So long as no pictures are carried over, output the records below exactly.

____ TASK INPUTS

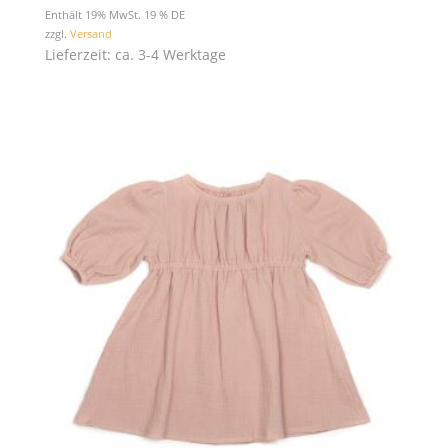
Enthält 19% MwSt. 19 % DE
zzgl.
Versand
Lieferzeit: ca. 3-4 Werktage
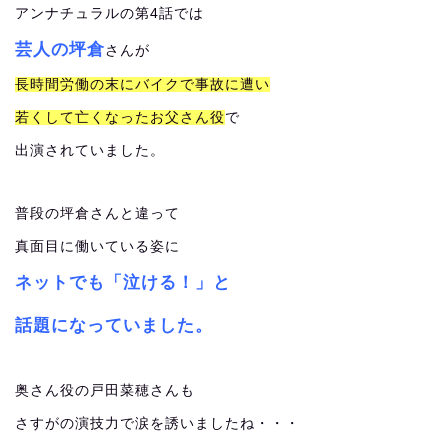
アンナチュラルの第4話では
芸人の坪倉
さんが
長時間労働の末にバイクで事故に遭い
若くして亡くなったお父さん役
で
出演されていました。
普段の坪倉さんと違って
真面目に働いている姿に
ネットでも「泣ける！」と
話題になっていました。
奥さん役の戸田菜穂さんも
さすがの演技力で涙を誘いましたね・・・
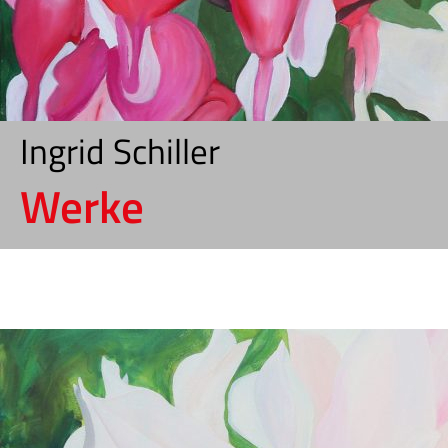
Ingrid Schiller
Werke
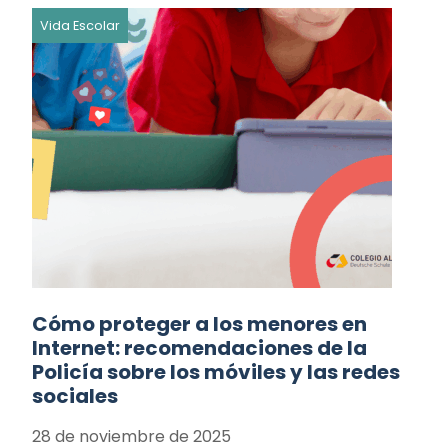
Vida Escolar
Cómo proteger a los menores en
Internet: recomendaciones de la
Policía sobre los móviles y las redes
sociales
28 de noviembre de 2025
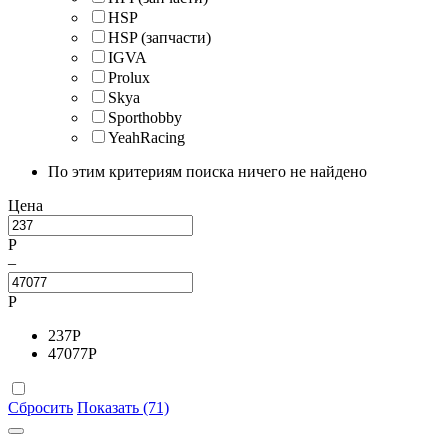
HSP
HSP (запчасти)
IGVA
Prolux
Skya
Sporthobby
YeahRacing
По этим критериям поиска ничего не найдено
Цена
Р
–
Р
237
Р
47077
Р
Сбросить
Показать (71)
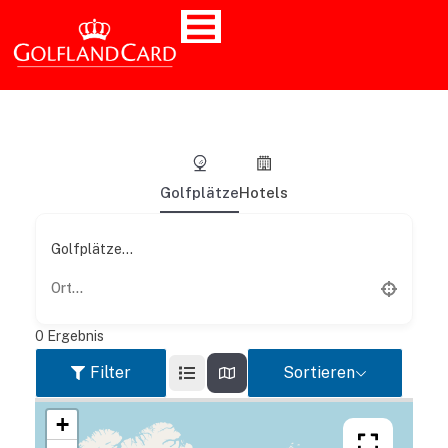
Golfplätze
Hotels
Golfplätze...
0
Ergebnis
Filter
Sortieren
+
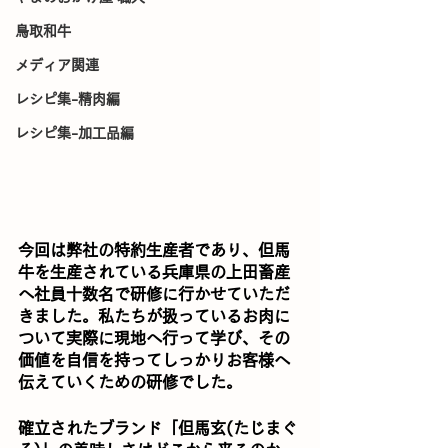
鳥取和牛
メディア関連
レシピ集-精肉編
レシピ集-加工品編
今回は弊社の特約生産者であり、但馬
牛を生産されている兵庫県の上田畜産
へ社員十数名で研修に行かせていただ
きました。私たちが扱っているお肉に
ついて実際に現地へ行って学び、その
価値を自信を持ってしっかりお客様へ
伝えていくための研修でした。
確立されたブランド「但馬玄(たじまぐ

________

*RESULT OF THIS TASK:*
Enthält 19% MwSt. 19 % DE
zzgl.
Versand
Lieferzeit: ca. 3-4 Werktage
アンナチュラルの第4話では
芸人の坪倉
さんが
長時間労働の末にバイクで事故に遭い
若くして亡くなったお父さん役
で
出演されていました。
普段の坪倉さんと違って
真面目に働いている姿に
ネットでも「泣ける！」と
話題になっていました。
奥さん役の戸田菜穂さんも
さすがの演技力で涙を誘いましたね・・・
Ingrid Schiller
Werke
Vida Escolar
Cómo proteger a los menores en
Internet: recomendaciones de la
Policía sobre los móviles y las redes
sociales
28 de noviembre de 2025
HSP
HSP (запчасти)
IGVA
Prolux
Skya
Sporthobby
YeahRacing
По этим критериям поиска ничего не найдено
Цена
Р
–
Р
237
Р
47077
Р
Сбросить
Показать (71)
Golfplätze
Hotels
Golfplätze...
0
Ergebnis
Filter
Sortieren
+
鳥取和牛
メディア関連
レシピ集-精肉編
レシピ集-加工品編
今回は弊社の特約生産者であり、但馬
牛を生産されている兵庫県の上田畜産
へ社員十数名で研修に行かせていただ
きました。私たちが扱っているお肉に
ついて実際に現地へ行って学び、その
価値を自信を持ってしっかりお客様へ
伝えていくための研修でした。
確立されたブランド「但馬玄(たじまぐ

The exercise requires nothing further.